### Task directions
When you reproduce the entries below, keep each one exact and drop any pictures.

### Given entries

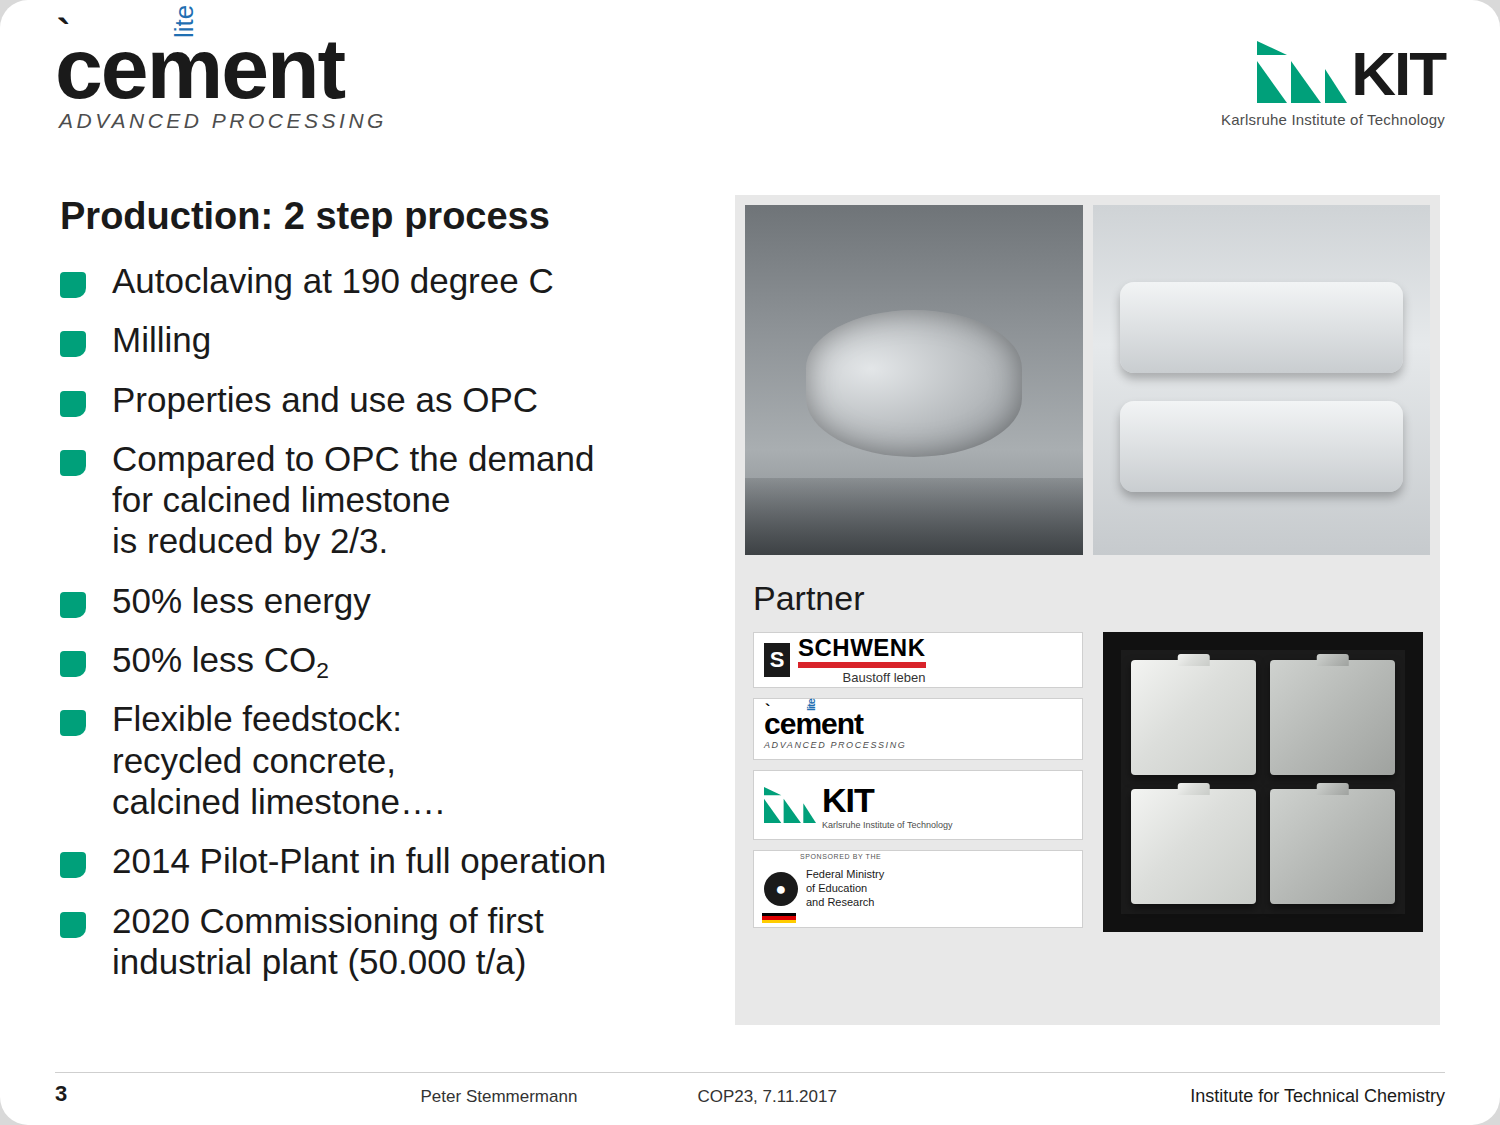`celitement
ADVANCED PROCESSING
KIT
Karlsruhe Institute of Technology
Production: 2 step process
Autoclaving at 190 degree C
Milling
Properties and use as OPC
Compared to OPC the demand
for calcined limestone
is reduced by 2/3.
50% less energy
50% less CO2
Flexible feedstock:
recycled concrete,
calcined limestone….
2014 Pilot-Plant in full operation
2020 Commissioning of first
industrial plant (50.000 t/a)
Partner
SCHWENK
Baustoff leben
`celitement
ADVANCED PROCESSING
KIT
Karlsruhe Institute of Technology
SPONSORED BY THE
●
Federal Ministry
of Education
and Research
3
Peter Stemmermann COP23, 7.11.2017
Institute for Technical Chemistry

### Task answer
`celitement
ADVANCED PROCESSING
KIT
Karlsruhe Institute of Technology
Production: 2 step process
Autoclaving at 190 degree C
Milling
Properties and use as OPC
Compared to OPC the demand
for calcined limestone
is reduced by 2/3.
50% less energy
50% less CO2
Flexible feedstock:
recycled concrete,
calcined limestone….
2014 Pilot-Plant in full operation
2020 Commissioning of first
industrial plant (50.000 t/a)
Partner
SCHWENK
Baustoff leben
`celitement
ADVANCED PROCESSING
KIT
Karlsruhe Institute of Technology
SPONSORED BY THE
●
Federal Ministry
of Education
and Research
3
Peter Stemmermann COP23, 7.11.2017
Institute for Technical Chemistry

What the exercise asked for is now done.